» **Selected extract**:
ACCOUNTING CONVENTION
The accounts are prepared in accordance with the historical cost
convention.
TURNOVER
In the opinion of the directors, disclosure of turnover is most
closely represented for the company as being comprised of interest
receivable net of discounts and funding costs, commission receivable
and income from asset disposals. These changes represent an adaptation
of the profit and loss account format laid down in Schedule 4 to the
Companies Act 1985 due to the special nature of the company's
business.
CASH FLOW STATEMENT AND RELATED PARTY DISCLOSURE
The company is a wholly owned subsidiary of RMAC Holdings Limited,
incorporated in England & Wales, whose accounts are publicly
available. Consequently, the company has taken advantage of the
exemption from preparing a cash flow statement under the terms of
Financial Reporting Standard 1 (Revised 1996). The company is exempt
under the terms of Financial Reporting Standard 8 from disclosing
related party transactions (but not balances) with entities that are
part of the RMAC Holdings Limited Group or investees of the RMAC
Holdings Limited Group.

» **Recorded information**:

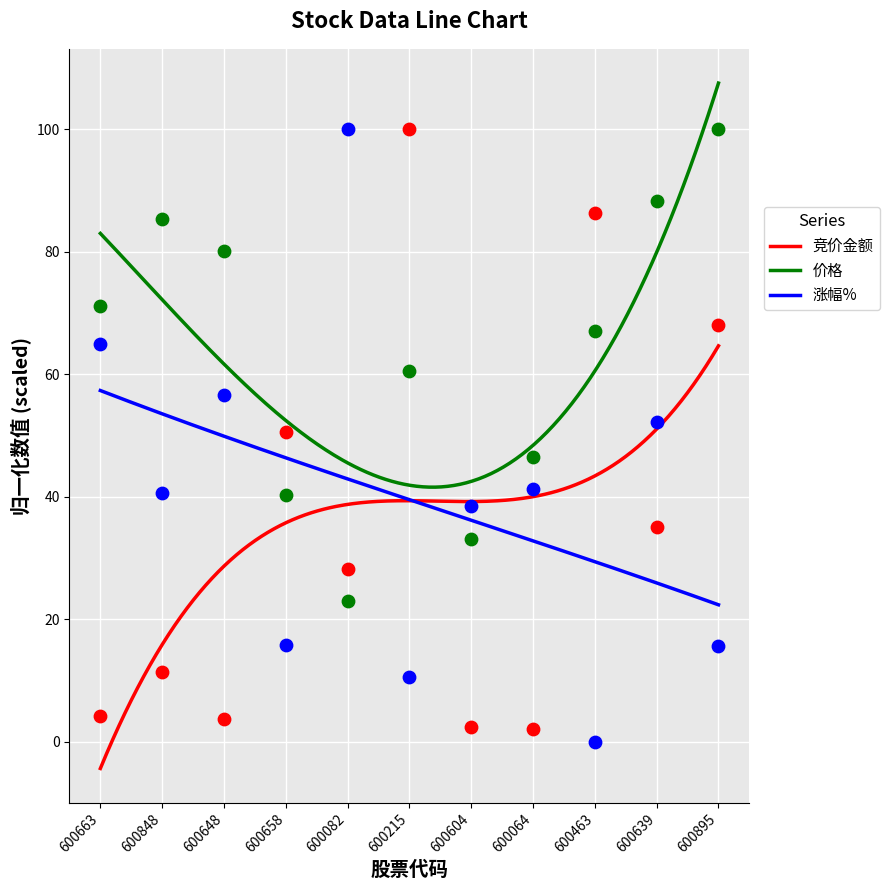

What is the total value across all series at 600604?

74.0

» **Instruction 1**: Translate this sentence from the accounting notes into Spanish: "The accounts are prepared in accordance with the historical cost convention."
» **Instruction 2**:
Answer from the accounting notes:
(a) Of which company is this company a wholly owned subsidiary?
(b) Under which standard is the company exempt from preparing a cash flow statement?
(c) Schedule 4 of which Act sets the profit and loss account format that the company adapts?
Rely on the accounting notes alone, not on the data.

» **Solution 1**: Las cuentas se preparan de conformidad con la convención del costo histórico.

» **Solution 2**:
(a) RMAC Holdings Limited
(b) Financial Reporting Standard 1 (Revised 1996)
(c) The Companies Act 1985